Left to Right: Lauri Taylor, Reid McGrath, James Schmitt, Mary Kay Vrba, Jennifer Cocozza, and John Burweger met to discuss tourism in Pawling in late October.
On Monday, October 29, officials from the Town and Village of Pawling attended a forum aimed at improving area tourism. Hosted by representatives from Dutchess County Tourism and the Dutchess County Planning Department, the meeting was designed to identify and improve areas and events that will draw visitors to Pawling.
Held at Town Hall, the session was part of an ongoing initiative to help facilitate an increase in tourism in the region. “We’re trying to look at the future of tourism in Dutchess County,” said Mary Kay Vrba, President of Dutchess County Tourism. “We want to talk to towns and villages and get their input.” This process began earlier this year with a visitor profile study, which will help to identify the demographics of tourists visiting the Dutchess area. “We want to see if there is a shift in the type of visitor that we have in the county,” added Vrba.
An estimated 4.5 million people visit Dutchess County every year. Last year, visitors spent an estimated $601 million, with the industry showing more than 3% growth. In addition, tourism in Dutchess County also generated more than 11,000 jobs. Among the most popular attractions in the county are the home of Franklin Roosevelt in Hyde Park, the Walkway Over the Hudson, and the Culinary Institute of America.
Vrba was joined by Jennifer Cocozza, Deputy Commissioner of the Dutchess County Department of Planning, as she sought input from several local officials in attendance. Also present at the meeting were Village Trustees John Burweger and Lauri Taylor, Town Supervisor James Schmitt, and area real estate salesman Reid McGrath.
While examining Pawling’s role in county tourism, Vrba and Cocozza compiled a list of the most prevalent features that bring tourism to the area.
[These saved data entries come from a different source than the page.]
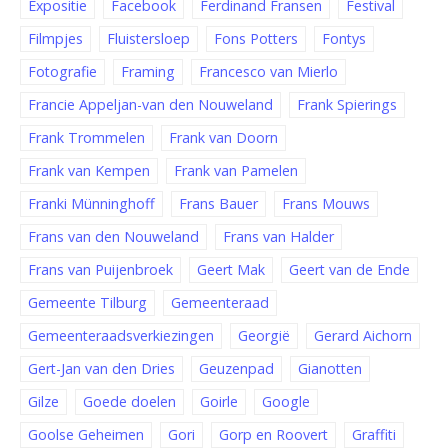
Expositie
Facebook
Ferdinand Fransen
Festival
Filmpjes
Fluistersloep
Fons Potters
Fontys
Fotografie
Framing
Francesco van Mierlo
Francie Appeljan-van den Nouweland
Frank Spierings
Frank Trommelen
Frank van Doorn
Frank van Kempen
Frank van Pamelen
Franki Münninghoff
Frans Bauer
Frans Mouws
Frans van den Nouweland
Frans van Halder
Frans van Puijenbroek
Geert Mak
Geert van de Ende
Gemeente Tilburg
Gemeenteraad
Gemeenteraadsverkiezingen
Georgië
Gerard Aichorn
Gert-Jan van den Dries
Geuzenpad
Gianotten
Gilze
Goede doelen
Goirle
Google
Goolse Geheimen
Gori
Gorp en Roovert
Graffiti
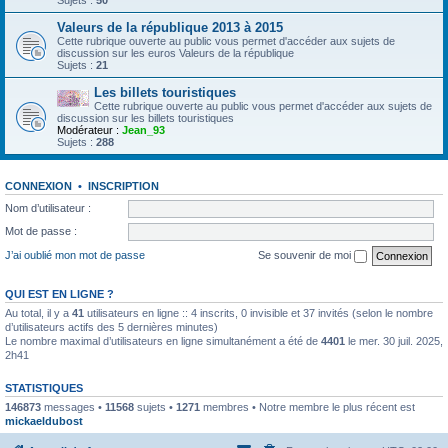
Sujets :
50
Valeurs de la république 2013 à 2015
Cette rubrique ouverte au public vous permet d'accéder aux sujets de
discussion sur les euros Valeurs de la république
Sujets :
21
Les billets touristiques
Cette rubrique ouverte au public vous permet d'accéder aux sujets de
discussion sur les billets touristiques
Modérateur :
Jean_93
Sujets :
288
CONNEXION
•
INSCRIPTION
Nom d’utilisateur :
Mot de passe :
J’ai oublié mon mot de passe
Se souvenir de moi
QUI EST EN LIGNE ?
Au total, il y a
41
utilisateurs en ligne :: 4 inscrits, 0 invisible et 37 invités (selon le nombre
d’utilisateurs actifs des 5 dernières minutes)
Le nombre maximal d’utilisateurs en ligne simultanément a été de
4401
le mer. 30 juil. 2025,
2h41
STATISTIQUES
146873
messages •
11568
sujets •
1271
membres • Notre membre le plus récent est
mickaeldubost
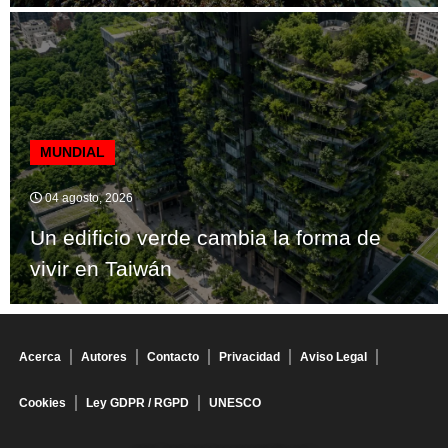
MUNDIAL
04 agosto, 2026
Un edificio verde cambia la forma de
vivir en Taiwán
Acerca
Autores
Contacto
Privacidad
Aviso Legal
Cookies
Ley GDPR / RGPD
UNESCO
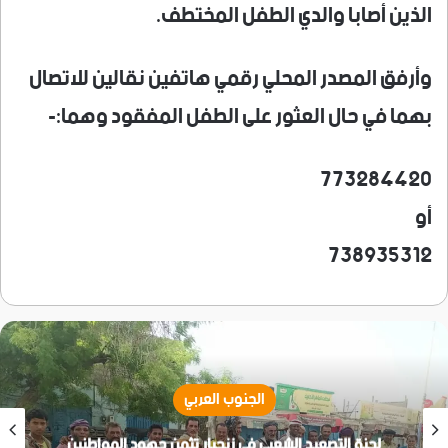
الذين أصابا والدي الطفل المختطف.
وأرفق المصدر المحلي رقمي هاتفين نقالين للاتصال
بهما في حال العثور على الطفل المفقود وهما:-
773284420
أو
738935312
الجنوب العربي
لجنة التصعيد الشعبي في زنجبار تثمن جهود المواطنين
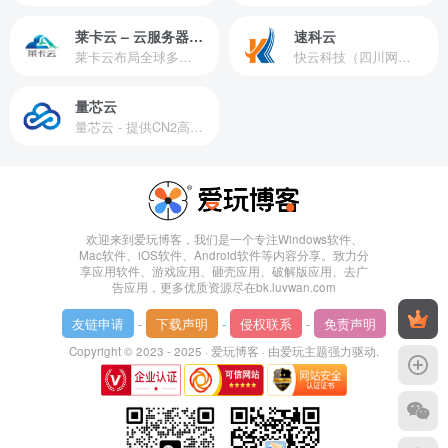
莱卡云 – 云服务器提供商
速科云
莱卡云布局全球多个地理区域。提供服务有：境外云服务器、国内云服务器、独立服务器、服务器托管、CDN、SSL证书、游戏服务器等业务。
快云科技（四川网联快云科技有限公司）成立于2021年，主营互联网业务平台服务提供商。公司专注为用户提供低价高性能云计算产品，致力于云计算应用的易用性开发，并引导云计算在国内普及
量芯云
量芯云 - 提供CN2高速香港美国云服务器&专业高防服务器租用等云服务器供应商
欢迎来到爱玩博客，我们是一个专注Windows软件、
Mac软件、iOS软件、Android软件等内容分享。致力分
享应用软件、游戏应用、砸壳应用、破解版应用、去广
告应用，更多优质资源尽在bk.luvwan.com
友链申请
-
下载声明
-
侵权联系
-
免责声明
Copyright © 2023 - 2025 ·
爱玩博客
· 由
爱玩主题
强力驱动.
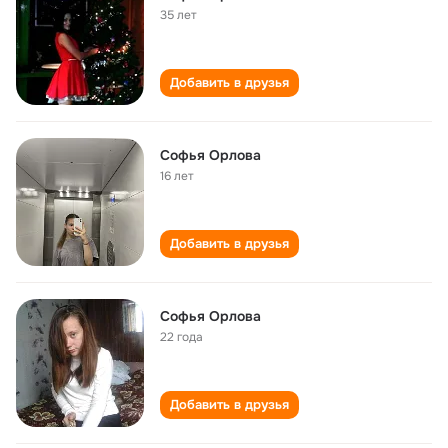
35 лет
Добавить в друзья
Софья Орлова
16 лет
Добавить в друзья
Софья Орлова
22 года
Добавить в друзья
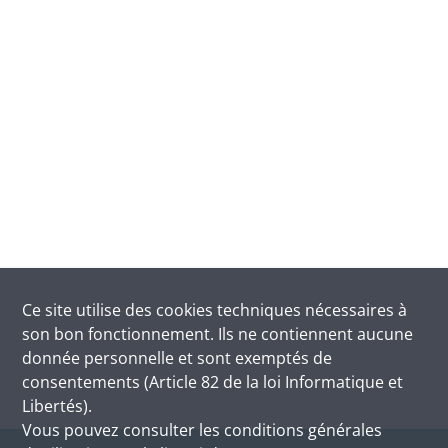
Ce site utilise des
cookies
techniques nécessaires à
son bon fonctionnement. Ils ne contiennent aucune
donnée personnelle et sont exemptés de
consentements (Article 82 de la loi Informatique et
Libertés).
Vous pouvez consulter les conditions générales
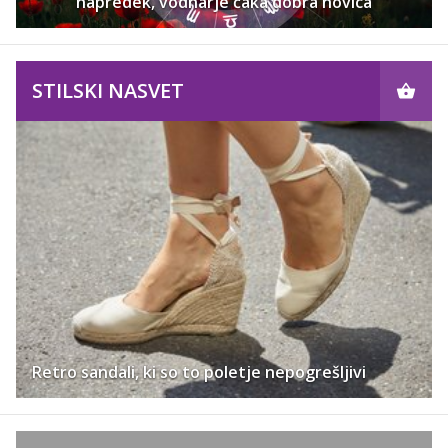
napredek, vodnarje čaka dobra novica
STILSKI NASVET
Retro sandali, ki so to poletje nepogrešljivi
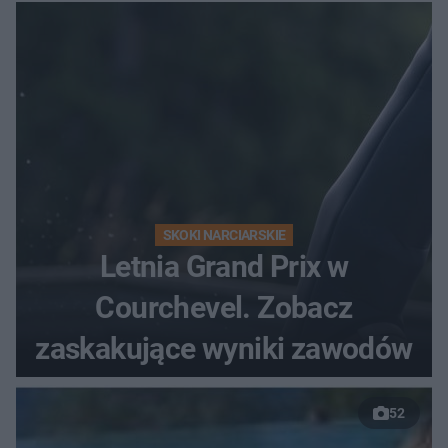
SKOKI NARCIARSKIE
Letnia Grand Prix w
Courchevel. Zobacz
zaskakujące wyniki zawodów
52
Attendants cited Daryl’s House Club and the proximity to the Appalachian Trail as two of Pawling’s main attractions. Also mentioned were the easy access to the Metro North train station, the areas parks, restaurants within the town and village, and the availability of lodging at the Pawling House and the newly opened Station Inn. The new pedestrian walkway initiative will be adding new sidewalks and bike paths throughout Pawling, which will help to improve the walkability of the community.
Geographically, Pawling represents a hub between Poughkeepsie and Danbury, and officials believe that the area could possibly benefit from more hotels in the area. Further discussion explored the thriving rentals of houses on Quaker Hill using Airbnb, with certain homes being rented for as much as $4,000 a weekend. The idea of expanding the usage of ride services such as Lyft and Uber in Pawling were also discussed as a means of improving transportation for tourists in the area.
When addressing the needs of Pawling tourism, officials and attendants discussed several areas for improvement. Specifically, the need for an expanded selection of restaurants was addressed, as well as more attractions to bring younger visitors and families to Pawling. To this end, ideas such as a small bowling alley, arcade, and camping facilities near the Appalachian Trail were mentioned.